Semarang (ANTARA) - Dekan Fakultas Kedokteran Universitas Diponegoro Semarang Dr. dr. Yan Wisnu Prajoko, M.Kes., Sp.B., Subsp.Onk(K) membantah bahwa dirinya memohon Kementerian Kesehatan menarik pembekuan izin klinisnya di RSUP dr Kariadi Semarang.
"Saya tidak sepragmatis itu. Apa yang saya katakan selalu diartikan berbeda oleh wartawan," katanya, dalam pernyataan, di Semarang, Sabtu.
Pernyataan itu disampaikannya untuk meluruskan pemberitaan yang dianggapnya melenceng bahwa dirinya memohon Kemenkes menarik pembekuan izin klinisnya di RSUP dr Kariadi saat konferensi pers di Undip, Jumat (13/9) lalu.
Menurut Yan, yang dikatakannya saat konferensi pers tersebut adalah meminta Kemenkes untuk kembali mengijinkan 84 mahasiswa Program Pendidikan Dokter Spesialis (PPDS) Anastesi melakukan praktek belajar di RSUP Dr.
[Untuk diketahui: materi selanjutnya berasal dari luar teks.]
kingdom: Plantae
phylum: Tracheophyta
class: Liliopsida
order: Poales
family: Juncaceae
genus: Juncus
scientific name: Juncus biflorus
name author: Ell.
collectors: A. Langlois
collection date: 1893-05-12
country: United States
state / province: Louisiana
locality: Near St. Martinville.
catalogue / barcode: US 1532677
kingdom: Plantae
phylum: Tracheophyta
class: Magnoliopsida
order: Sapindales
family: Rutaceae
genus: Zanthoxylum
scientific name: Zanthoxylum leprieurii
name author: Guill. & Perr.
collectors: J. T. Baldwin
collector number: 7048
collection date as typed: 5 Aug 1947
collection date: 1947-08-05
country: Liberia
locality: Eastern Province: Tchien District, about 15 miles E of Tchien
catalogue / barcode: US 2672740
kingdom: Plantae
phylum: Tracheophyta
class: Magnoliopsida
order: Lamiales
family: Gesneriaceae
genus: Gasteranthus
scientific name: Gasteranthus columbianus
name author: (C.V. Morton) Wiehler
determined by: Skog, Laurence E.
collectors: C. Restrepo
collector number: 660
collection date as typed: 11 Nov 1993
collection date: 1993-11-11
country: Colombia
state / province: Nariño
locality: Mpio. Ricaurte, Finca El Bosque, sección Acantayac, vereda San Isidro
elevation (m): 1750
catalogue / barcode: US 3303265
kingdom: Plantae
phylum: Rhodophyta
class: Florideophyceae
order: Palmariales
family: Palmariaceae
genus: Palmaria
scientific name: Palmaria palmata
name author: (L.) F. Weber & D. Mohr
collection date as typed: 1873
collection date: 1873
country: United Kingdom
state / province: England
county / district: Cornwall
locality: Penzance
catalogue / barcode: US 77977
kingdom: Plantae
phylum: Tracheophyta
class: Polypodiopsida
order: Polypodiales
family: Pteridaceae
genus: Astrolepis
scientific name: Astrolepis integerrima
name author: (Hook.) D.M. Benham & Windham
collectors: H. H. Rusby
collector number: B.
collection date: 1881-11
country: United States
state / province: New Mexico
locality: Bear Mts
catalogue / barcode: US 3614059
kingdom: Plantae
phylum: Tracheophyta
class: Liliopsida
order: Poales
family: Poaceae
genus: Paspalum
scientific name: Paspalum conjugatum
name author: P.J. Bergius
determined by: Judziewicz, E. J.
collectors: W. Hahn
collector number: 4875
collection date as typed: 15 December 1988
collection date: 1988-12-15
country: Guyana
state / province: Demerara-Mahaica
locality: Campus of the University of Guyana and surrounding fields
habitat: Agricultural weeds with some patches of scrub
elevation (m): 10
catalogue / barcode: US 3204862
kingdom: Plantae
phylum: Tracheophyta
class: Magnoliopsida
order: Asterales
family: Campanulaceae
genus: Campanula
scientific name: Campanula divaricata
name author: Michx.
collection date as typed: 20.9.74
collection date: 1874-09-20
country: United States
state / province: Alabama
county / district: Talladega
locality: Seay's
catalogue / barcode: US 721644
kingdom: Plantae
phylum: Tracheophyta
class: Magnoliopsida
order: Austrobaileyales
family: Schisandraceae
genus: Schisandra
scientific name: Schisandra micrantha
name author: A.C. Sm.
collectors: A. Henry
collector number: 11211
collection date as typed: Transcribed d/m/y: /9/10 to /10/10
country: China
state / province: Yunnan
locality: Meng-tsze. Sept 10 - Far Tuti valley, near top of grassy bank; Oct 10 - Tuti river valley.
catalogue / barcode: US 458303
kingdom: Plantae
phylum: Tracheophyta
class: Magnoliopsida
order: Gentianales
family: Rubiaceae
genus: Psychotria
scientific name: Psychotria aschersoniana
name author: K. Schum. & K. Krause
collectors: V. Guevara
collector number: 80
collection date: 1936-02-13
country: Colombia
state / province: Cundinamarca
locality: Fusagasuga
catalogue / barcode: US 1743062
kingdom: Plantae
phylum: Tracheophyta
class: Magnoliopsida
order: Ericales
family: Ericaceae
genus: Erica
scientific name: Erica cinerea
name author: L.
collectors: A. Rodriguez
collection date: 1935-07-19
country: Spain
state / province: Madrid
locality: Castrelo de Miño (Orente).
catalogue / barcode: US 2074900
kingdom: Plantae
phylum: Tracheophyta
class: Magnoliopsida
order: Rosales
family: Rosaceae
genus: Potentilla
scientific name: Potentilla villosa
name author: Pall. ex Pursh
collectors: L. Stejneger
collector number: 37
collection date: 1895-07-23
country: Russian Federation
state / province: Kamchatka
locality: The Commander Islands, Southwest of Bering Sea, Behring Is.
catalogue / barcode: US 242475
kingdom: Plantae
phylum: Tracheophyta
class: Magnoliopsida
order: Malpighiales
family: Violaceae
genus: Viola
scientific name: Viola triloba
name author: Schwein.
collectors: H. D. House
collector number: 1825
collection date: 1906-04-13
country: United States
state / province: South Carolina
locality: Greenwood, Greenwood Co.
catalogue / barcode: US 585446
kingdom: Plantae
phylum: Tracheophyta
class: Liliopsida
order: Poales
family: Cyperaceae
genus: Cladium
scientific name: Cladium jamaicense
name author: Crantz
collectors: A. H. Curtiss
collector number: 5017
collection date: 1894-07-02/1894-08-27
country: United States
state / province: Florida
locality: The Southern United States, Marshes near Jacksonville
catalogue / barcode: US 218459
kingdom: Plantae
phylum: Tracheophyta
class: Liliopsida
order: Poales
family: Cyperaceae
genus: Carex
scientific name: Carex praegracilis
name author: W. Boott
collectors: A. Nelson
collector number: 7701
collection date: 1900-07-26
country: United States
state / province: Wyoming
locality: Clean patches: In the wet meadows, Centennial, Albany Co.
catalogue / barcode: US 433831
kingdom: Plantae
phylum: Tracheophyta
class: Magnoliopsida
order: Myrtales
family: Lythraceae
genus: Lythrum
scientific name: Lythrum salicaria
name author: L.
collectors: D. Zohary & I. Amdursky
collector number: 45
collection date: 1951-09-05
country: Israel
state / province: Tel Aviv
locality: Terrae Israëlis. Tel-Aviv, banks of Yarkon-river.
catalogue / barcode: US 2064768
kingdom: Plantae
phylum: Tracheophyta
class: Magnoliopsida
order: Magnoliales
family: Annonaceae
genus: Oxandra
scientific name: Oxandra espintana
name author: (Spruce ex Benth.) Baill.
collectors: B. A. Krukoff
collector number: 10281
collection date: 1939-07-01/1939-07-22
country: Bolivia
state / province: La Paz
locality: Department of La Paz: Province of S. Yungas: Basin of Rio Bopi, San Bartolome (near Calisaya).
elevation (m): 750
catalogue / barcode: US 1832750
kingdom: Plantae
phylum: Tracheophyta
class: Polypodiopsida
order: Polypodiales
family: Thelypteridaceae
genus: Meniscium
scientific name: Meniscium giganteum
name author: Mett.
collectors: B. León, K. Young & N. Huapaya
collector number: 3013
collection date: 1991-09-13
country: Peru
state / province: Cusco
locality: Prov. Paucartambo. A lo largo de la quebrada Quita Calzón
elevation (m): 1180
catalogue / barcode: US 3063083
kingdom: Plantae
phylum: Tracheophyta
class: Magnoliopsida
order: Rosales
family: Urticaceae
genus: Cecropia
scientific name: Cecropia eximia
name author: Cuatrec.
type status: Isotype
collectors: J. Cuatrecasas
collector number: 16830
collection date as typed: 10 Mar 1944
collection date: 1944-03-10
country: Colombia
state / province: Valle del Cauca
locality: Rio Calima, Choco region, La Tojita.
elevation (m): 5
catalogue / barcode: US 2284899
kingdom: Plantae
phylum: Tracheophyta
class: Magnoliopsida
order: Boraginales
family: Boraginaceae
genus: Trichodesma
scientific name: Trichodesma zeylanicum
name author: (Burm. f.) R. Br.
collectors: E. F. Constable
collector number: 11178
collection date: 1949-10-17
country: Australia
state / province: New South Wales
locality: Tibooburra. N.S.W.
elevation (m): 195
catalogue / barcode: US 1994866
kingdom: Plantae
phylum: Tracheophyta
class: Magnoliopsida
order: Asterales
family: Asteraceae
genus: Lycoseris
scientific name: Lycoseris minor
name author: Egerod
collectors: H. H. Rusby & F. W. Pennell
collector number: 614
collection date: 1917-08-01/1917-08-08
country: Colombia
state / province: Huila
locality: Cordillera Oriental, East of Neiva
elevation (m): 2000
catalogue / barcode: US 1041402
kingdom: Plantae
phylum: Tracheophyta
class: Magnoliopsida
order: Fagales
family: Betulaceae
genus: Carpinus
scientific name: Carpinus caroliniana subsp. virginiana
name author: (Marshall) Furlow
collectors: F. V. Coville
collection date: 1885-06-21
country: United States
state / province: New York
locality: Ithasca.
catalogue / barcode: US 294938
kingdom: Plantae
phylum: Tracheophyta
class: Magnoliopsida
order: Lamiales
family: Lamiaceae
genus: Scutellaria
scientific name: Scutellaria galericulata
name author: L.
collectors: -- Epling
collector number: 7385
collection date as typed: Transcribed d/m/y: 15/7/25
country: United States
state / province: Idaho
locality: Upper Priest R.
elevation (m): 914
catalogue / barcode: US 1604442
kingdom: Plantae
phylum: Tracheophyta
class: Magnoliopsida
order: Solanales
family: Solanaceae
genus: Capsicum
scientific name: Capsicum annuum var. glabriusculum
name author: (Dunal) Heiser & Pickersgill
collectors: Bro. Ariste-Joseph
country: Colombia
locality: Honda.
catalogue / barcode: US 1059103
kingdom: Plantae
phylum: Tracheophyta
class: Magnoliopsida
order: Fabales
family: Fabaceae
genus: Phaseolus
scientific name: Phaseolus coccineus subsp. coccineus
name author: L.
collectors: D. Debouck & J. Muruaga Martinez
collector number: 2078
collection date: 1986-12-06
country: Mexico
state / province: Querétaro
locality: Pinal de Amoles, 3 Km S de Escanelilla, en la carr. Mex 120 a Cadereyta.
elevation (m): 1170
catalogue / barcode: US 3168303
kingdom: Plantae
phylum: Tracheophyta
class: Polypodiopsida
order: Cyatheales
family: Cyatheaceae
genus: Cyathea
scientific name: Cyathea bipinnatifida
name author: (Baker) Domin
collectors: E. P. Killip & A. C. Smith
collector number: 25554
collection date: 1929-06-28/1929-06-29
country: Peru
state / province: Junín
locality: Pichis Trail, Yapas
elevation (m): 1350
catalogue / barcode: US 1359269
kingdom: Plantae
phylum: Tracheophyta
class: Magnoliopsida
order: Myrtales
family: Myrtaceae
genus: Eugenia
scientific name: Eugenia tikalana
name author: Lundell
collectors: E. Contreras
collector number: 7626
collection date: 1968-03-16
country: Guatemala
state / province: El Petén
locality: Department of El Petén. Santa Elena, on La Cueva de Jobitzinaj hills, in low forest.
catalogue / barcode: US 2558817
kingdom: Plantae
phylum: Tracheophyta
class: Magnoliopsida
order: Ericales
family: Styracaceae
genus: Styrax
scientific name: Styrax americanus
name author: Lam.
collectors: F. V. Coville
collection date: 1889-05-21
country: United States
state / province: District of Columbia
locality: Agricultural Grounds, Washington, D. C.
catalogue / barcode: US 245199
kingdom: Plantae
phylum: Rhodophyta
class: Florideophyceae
Kariadi.
Sebab, praktik belajar PPDS Prodi Anestesi di RSUP Kariadi dihentikan sementara oleh Kemenkes selama proses penyidikan kematian mahasiswi PPDS semester V, yakni Dokter Aulia Risma Lestari.
Yan menambahkan bahwa saat mendapatkan surat pembekuan izin klinisnya di RSUP Dr. Kariadi, beberapa Minggu lalu, dirinya langsung tegak lurus dengan aturan itu.
"Meski puluhan pasien saya mengirimkan pesan WA secara langsung, untuk tetap ditangani oleh saya. Tapi itu tidak saya lakukan karena saya sangat menghormati aturan itu, ," kata dokter spesialis bedah onkologi tersebut.
Sebelumnya, Dekan FK Undip Yan Wisnu Prajoko menyampaikan permintaan maaf kepada masyarakat, Kementerian Kesehatan, serta Kementerian Pendidikan Kebudayaan Riset dan Teknologi atas sejumlah peristiwa perundungan yang terjadi pada mahasiswa PPDS.
Meski sebenarnya FK Undip juga telah memberikan sanksi kepada sejumlah pelaku perundungan, hingga di DO (drop out) alias dikeluarkan.
Adapun Direktur Layanan Operasional RS Kariadi Semarang Mahabara Yang Putra juga mengakui peristiwa perundungan yang terjadi lembaga kesehatannya itu merupakan bentuk kealpaan.
"RS Kariadi sebagai wahana pendidikan turut bertanggung jawab atas peristiwa yang terjadi," katanya.
Hal tersebut disampaikannya dalam temu wartawan bersama Undip, RSUP dr Kariadi, dan perwakilan Komisi IX DPR RI yang membidangi Tenaga Kerja dan Kesehatan, yakni Irma Suryani Chaniago, Jumat (13/9) lalu.
Irma Suryani yang berasal dari Partai NasDem itu mengapresiasi keterbukaan FK Undip demi memberikan perbaikan dalam tata kelola mahasiswa PPDS sehingga menjadi "role model" bagi FK dan RS vertikal di seluruh Indonesia.
"Undip dan Kariadi sudah mengakui perundungan terjadi. Selanjutnya merupakan momentum untuk memperbaiki tata kelola, proses, dan pelaksanaan yang harus diperbaiki," kata Irma.
Ia memberi apresiasi kepada Undip Semarang yang telah terbuka dan bersedia melakukan perubahan dan mendukung pemberian sanksi terhadap mahasiswa yang melakukan perundungan terhadap juniornya.
Demikian pula terhadap RSUP dr Kariadi Semarang, ia meminta manajemen rumah sakit tersebut juga terbuka.
"Saya juga tahu RS Kariadi membutuhkan anak-anak PPDS ini untuk membantu. Oleh karena itu harus jadi kesepahaman," kata Irma.